Coralie has recently discovered that there is nothing keeping her in bed. For a little over a year, that chick never got out of bed without our permission. A year! CORALIE! The same girl who pushes every limit of her independence didn't once question this limit. We couldn't believe what good parents we were.
Well, she started coming into our room on her own after waking from her afternoon nap. "No problem," we said, "it saves us a trip down the hall to her room to get her ourselves! We would have wanted her to do this anyway; we just hadn't thought of it yet."
(Don't mind our carpal tunnel from patting ourselves on the back. We hear that goes away with time.)
Then Coralie started coming into our room and climbing in bed with us upon waking in the morning. We said, "Again, no problem! This is actually working out swimmingly since we don't have to get out of bed until we're ready!" We tried not to notice as the morning wake times got earlier and earlier and the quiet in-bed snuggling virtually disappeared.
This morning, for example, she shuffled in, blue sock in hand, and climbed up in bed with me. She then commenced playing some sort of kicking and pushing game with her feet and my knees. When that didn't rouse me, she turned her sweet morning breath on me and tried to engage me in conversation. "What's Daddy doing?" (I didn't respond.) A few minutes later: "Is Daddy sleeping, Mommy?" (Nothing.) Then: "Daddy's your husband." (Nothing, though I was fighting a grin.) Finally: "Mommy, can I have some fruit leather?"
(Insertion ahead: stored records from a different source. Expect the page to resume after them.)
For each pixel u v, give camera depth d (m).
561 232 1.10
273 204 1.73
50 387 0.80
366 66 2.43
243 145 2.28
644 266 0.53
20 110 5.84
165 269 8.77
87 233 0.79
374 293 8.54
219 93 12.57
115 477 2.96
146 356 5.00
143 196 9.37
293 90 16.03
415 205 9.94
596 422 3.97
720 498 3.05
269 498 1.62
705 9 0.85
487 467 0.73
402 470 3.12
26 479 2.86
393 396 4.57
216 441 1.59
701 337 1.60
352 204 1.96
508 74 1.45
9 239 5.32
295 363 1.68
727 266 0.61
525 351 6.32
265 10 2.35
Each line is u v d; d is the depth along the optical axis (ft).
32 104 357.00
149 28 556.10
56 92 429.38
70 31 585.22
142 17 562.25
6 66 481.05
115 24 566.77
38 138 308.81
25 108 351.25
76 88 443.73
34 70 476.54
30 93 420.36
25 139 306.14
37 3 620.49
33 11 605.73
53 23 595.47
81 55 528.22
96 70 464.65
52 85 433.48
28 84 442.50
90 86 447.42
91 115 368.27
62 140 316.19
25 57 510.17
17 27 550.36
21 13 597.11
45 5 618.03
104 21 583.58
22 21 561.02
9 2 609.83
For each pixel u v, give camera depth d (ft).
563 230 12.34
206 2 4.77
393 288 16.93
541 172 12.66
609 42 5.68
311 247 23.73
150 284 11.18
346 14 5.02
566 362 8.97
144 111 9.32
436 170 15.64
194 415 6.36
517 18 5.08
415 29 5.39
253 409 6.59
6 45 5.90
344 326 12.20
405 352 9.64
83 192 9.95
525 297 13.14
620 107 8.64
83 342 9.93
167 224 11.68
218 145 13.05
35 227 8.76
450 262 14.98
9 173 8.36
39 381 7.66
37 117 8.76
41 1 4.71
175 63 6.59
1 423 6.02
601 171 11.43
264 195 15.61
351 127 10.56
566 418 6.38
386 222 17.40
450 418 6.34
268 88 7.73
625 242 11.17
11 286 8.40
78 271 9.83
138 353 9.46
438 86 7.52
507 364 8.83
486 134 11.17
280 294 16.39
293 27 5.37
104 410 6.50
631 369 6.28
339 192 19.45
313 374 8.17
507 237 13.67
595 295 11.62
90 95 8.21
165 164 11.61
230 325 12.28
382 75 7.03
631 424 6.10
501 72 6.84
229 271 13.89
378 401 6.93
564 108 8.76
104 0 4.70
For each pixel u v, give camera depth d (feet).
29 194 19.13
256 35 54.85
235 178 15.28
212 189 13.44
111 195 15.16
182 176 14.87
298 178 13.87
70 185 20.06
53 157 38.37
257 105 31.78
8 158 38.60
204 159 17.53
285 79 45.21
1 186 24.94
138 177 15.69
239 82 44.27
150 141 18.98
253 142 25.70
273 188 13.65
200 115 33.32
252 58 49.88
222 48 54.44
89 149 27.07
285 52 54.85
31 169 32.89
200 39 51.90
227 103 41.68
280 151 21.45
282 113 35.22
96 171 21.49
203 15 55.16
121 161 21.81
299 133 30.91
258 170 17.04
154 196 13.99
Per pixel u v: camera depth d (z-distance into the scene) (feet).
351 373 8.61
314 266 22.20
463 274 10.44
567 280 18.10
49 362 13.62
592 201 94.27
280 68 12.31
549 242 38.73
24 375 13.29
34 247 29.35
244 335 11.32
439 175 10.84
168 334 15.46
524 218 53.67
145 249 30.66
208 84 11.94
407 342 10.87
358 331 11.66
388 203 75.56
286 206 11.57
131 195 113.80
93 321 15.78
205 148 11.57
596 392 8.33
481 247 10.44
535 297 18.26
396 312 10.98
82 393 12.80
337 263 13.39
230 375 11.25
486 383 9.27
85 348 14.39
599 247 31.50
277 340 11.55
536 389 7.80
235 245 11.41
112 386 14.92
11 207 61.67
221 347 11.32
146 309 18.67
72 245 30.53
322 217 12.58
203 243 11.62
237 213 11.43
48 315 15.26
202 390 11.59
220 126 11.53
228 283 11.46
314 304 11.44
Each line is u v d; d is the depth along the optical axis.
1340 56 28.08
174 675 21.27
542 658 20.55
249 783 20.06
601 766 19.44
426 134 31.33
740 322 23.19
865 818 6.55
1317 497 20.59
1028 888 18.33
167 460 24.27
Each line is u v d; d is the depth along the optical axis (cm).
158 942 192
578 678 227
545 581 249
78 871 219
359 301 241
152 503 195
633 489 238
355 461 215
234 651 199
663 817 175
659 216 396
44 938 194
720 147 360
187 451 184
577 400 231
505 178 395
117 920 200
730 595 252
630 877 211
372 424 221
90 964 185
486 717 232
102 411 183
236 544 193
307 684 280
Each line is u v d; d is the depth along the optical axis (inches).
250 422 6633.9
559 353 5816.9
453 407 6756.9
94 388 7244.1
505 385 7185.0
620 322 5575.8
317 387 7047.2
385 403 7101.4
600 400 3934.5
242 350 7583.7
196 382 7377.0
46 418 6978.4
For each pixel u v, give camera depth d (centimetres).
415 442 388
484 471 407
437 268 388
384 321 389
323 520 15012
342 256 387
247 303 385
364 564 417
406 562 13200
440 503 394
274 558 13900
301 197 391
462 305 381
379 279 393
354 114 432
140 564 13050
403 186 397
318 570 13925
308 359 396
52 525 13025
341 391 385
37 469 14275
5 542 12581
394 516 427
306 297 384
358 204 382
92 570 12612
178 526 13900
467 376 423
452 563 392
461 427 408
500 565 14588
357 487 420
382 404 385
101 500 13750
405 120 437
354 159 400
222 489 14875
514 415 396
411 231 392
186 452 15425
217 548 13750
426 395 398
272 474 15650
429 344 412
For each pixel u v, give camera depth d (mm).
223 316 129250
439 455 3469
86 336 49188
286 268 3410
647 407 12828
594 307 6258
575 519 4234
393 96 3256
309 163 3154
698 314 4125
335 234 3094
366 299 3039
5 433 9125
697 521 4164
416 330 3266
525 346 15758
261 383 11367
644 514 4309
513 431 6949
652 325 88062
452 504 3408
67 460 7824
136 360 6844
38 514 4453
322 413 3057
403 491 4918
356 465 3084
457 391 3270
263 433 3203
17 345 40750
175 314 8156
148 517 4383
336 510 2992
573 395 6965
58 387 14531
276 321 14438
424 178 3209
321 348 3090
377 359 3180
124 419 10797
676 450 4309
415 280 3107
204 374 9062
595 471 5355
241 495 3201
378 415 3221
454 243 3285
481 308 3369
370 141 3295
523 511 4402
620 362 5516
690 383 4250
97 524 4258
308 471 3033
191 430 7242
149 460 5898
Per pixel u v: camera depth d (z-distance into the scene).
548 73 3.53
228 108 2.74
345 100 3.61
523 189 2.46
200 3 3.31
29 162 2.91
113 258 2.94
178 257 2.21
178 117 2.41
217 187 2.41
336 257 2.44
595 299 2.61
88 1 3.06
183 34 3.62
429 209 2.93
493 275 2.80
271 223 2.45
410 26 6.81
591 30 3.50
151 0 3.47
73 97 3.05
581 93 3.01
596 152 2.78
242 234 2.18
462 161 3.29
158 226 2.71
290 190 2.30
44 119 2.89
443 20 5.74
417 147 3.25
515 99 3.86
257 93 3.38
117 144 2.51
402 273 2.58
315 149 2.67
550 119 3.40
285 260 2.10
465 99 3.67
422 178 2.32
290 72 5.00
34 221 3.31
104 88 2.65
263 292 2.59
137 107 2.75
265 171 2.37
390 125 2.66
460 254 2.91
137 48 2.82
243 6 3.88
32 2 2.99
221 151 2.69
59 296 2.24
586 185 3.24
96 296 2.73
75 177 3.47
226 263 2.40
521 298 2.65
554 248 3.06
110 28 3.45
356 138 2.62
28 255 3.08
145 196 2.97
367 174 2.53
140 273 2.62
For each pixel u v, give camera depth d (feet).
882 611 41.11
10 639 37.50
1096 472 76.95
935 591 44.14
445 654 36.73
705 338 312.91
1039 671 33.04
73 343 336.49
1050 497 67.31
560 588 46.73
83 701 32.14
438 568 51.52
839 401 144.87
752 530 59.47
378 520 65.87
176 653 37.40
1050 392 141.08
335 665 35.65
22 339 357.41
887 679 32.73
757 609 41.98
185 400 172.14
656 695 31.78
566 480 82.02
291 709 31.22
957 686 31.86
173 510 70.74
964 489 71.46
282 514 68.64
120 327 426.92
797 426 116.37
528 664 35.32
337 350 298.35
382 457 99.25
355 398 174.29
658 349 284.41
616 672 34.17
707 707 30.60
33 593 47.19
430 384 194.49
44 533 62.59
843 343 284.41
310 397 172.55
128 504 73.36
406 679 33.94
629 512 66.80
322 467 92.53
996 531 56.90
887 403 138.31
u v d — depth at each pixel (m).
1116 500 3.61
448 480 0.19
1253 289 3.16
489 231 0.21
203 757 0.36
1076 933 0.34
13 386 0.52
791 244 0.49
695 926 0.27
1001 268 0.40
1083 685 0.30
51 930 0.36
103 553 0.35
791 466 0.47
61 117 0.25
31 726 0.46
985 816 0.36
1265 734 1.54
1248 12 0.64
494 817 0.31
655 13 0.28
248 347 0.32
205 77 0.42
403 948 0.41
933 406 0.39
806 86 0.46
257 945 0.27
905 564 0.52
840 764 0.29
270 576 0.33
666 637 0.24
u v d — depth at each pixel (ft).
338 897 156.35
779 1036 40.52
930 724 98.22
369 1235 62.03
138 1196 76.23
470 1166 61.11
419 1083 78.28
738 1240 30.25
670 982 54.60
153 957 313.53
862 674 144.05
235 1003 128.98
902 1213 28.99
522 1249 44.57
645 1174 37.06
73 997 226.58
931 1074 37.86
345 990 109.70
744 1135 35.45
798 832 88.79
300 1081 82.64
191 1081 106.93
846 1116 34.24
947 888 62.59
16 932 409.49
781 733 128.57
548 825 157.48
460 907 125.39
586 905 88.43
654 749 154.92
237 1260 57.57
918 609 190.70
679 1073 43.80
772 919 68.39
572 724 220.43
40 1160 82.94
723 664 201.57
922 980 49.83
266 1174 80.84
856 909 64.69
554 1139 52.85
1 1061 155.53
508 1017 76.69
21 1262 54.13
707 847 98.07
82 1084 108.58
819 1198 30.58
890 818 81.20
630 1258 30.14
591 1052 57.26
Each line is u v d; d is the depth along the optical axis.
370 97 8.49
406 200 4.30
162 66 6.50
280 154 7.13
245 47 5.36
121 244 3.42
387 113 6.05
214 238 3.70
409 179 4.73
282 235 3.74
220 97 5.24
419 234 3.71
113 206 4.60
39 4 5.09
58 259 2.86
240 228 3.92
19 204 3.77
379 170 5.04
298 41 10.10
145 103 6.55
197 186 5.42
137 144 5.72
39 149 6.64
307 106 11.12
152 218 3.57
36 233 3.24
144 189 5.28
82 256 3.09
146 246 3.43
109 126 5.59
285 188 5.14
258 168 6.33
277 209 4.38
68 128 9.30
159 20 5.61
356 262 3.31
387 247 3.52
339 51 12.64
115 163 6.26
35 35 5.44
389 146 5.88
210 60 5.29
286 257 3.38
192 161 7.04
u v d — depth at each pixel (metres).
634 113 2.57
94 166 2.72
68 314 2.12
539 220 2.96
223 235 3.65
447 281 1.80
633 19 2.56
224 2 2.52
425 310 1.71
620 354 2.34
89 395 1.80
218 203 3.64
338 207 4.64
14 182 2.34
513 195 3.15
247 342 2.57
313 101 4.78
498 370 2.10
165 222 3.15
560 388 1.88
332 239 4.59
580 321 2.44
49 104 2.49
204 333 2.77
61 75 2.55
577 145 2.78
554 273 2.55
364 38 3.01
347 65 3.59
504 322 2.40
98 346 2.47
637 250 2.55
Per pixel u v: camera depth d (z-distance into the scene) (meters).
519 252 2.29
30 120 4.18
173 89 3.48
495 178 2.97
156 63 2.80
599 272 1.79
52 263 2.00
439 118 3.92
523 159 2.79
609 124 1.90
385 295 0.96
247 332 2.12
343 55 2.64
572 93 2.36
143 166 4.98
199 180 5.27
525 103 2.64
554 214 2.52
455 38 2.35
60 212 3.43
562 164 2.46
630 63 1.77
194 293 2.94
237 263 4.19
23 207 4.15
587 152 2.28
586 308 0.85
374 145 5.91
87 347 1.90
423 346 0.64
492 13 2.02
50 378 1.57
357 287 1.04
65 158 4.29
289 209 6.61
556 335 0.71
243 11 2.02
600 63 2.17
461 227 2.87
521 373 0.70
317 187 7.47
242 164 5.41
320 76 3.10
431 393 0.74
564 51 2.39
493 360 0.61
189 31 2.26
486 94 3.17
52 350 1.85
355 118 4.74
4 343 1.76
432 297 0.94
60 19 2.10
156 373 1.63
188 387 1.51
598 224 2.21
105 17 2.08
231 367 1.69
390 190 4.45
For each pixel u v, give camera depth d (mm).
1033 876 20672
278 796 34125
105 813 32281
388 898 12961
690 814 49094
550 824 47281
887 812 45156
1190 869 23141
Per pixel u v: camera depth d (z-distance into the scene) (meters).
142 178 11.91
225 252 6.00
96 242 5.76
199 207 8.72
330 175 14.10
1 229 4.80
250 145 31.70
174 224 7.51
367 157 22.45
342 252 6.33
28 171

"Ok, sweetie, let's get up and get you some fruit leather."
Well, this popping out of bed has started happening in the evenings. I don't know if she isn't tired enough to sleep when we put her down or what, but I swear that kid hops out of bed half a dozen times before finally settling in for the night. Each time, we tell her to get back in bed. We even resort to our Stern, Furrowed-Brow Look and mutely put her back in bed ourselves. But then we giggle to each other about how cute she is and how much she just wants to be with us instead of in bed.
She's being disobedient, I know, but it's sweet. She loves us and wants to be with us. I love that.
I want to think that the Father feels this same way sometimes. That He sees our good even when we disobey and that He understands our conflicts in obeying.
I love hearing Coralie's footsteps in the evening. I want her to obey me, but I find such satisfaction in knowing she loves us and wants to be with us. Maybe that's her sacrifice instead of obedience. But I never once stop loving her through it. And I don't think God stops loving us either.